#### DATASET EXTRACT ####

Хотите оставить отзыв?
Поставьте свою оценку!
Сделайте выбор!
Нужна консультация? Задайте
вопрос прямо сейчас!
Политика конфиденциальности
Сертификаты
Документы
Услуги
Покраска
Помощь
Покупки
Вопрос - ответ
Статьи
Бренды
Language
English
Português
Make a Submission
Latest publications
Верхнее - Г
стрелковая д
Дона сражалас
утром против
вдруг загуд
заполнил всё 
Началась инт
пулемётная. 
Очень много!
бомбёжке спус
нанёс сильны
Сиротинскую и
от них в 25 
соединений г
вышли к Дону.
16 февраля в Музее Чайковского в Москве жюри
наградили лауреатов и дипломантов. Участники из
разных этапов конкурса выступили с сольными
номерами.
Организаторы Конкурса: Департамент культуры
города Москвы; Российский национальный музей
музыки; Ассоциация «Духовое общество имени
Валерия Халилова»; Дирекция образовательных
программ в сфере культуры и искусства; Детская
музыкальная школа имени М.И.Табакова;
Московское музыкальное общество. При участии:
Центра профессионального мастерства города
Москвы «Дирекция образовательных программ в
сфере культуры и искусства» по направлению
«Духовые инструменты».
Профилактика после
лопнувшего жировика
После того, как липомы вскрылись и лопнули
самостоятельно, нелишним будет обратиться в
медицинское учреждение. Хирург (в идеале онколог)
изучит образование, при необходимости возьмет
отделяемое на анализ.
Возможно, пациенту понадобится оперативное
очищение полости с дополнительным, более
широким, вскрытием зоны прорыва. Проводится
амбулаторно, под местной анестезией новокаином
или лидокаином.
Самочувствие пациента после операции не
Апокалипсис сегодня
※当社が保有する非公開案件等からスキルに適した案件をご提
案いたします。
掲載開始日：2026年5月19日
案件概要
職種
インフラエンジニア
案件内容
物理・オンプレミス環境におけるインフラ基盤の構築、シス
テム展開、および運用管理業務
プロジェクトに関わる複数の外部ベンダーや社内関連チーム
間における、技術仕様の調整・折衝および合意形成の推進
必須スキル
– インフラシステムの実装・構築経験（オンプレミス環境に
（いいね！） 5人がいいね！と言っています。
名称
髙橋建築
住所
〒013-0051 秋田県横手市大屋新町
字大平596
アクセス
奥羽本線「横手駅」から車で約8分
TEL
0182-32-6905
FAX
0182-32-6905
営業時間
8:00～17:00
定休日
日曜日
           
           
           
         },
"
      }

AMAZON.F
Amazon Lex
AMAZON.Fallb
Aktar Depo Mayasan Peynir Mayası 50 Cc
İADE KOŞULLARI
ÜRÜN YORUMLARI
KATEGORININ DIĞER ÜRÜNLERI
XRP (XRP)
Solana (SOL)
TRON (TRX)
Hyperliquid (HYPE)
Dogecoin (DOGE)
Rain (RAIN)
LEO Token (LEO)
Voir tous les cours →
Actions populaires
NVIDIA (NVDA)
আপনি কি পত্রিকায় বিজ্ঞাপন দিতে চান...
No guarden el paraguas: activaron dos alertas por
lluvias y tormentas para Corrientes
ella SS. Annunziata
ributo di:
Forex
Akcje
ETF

####

Reproduce every line of the data above verbatim and in the original order.

Хотите оставить отзыв?
Поставьте свою оценку!
Сделайте выбор!
Нужна консультация? Задайте
вопрос прямо сейчас!
Политика конфиденциальности
Сертификаты
Документы
Услуги
Покраска
Помощь
Покупки
Вопрос - ответ
Статьи
Бренды
Language
English
Português
Make a Submission
Latest publications
Верхнее - Г
стрелковая д
Дона сражалас
утром против
вдруг загуд
заполнил всё 
Началась инт
пулемётная. 
Очень много!
бомбёжке спус
нанёс сильны
Сиротинскую и
от них в 25 
соединений г
вышли к Дону.
16 февраля в Музее Чайковского в Москве жюри
наградили лауреатов и дипломантов. Участники из
разных этапов конкурса выступили с сольными
номерами.
Организаторы Конкурса: Департамент культуры
города Москвы; Российский национальный музей
музыки; Ассоциация «Духовое общество имени
Валерия Халилова»; Дирекция образовательных
программ в сфере культуры и искусства; Детская
музыкальная школа имени М.И.Табакова;
Московское музыкальное общество. При участии:
Центра профессионального мастерства города
Москвы «Дирекция образовательных программ в
сфере культуры и искусства» по направлению
«Духовые инструменты».
Профилактика после
лопнувшего жировика
После того, как липомы вскрылись и лопнули
самостоятельно, нелишним будет обратиться в
медицинское учреждение. Хирург (в идеале онколог)
изучит образование, при необходимости возьмет
отделяемое на анализ.
Возможно, пациенту понадобится оперативное
очищение полости с дополнительным, более
широким, вскрытием зоны прорыва. Проводится
амбулаторно, под местной анестезией новокаином
или лидокаином.
Самочувствие пациента после операции не
Апокалипсис сегодня
※当社が保有する非公開案件等からスキルに適した案件をご提
案いたします。
掲載開始日：2026年5月19日
案件概要
職種
インフラエンジニア
案件内容
物理・オンプレミス環境におけるインフラ基盤の構築、シス
テム展開、および運用管理業務
プロジェクトに関わる複数の外部ベンダーや社内関連チーム
間における、技術仕様の調整・折衝および合意形成の推進
必須スキル
– インフラシステムの実装・構築経験（オンプレミス環境に
（いいね！） 5人がいいね！と言っています。
名称
髙橋建築
住所
〒013-0051 秋田県横手市大屋新町
字大平596
アクセス
奥羽本線「横手駅」から車で約8分
TEL
0182-32-6905
FAX
0182-32-6905
営業時間
8:00～17:00
定休日
日曜日
           
           
           
         },
"
      }

AMAZON.F
Amazon Lex
AMAZON.Fallb
Aktar Depo Mayasan Peynir Mayası 50 Cc
İADE KOŞULLARI
ÜRÜN YORUMLARI
KATEGORININ DIĞER ÜRÜNLERI
XRP (XRP)
Solana (SOL)
TRON (TRX)
Hyperliquid (HYPE)
Dogecoin (DOGE)
Rain (RAIN)
LEO Token (LEO)
Voir tous les cours →
Actions populaires
NVIDIA (NVDA)
আপনি কি পত্রিকায় বিজ্ঞাপন দিতে চান...
No guarden el paraguas: activaron dos alertas por
lluvias y tormentas para Corrientes
ella SS. Annunziata
ributo di:
Forex
Akcje
ETF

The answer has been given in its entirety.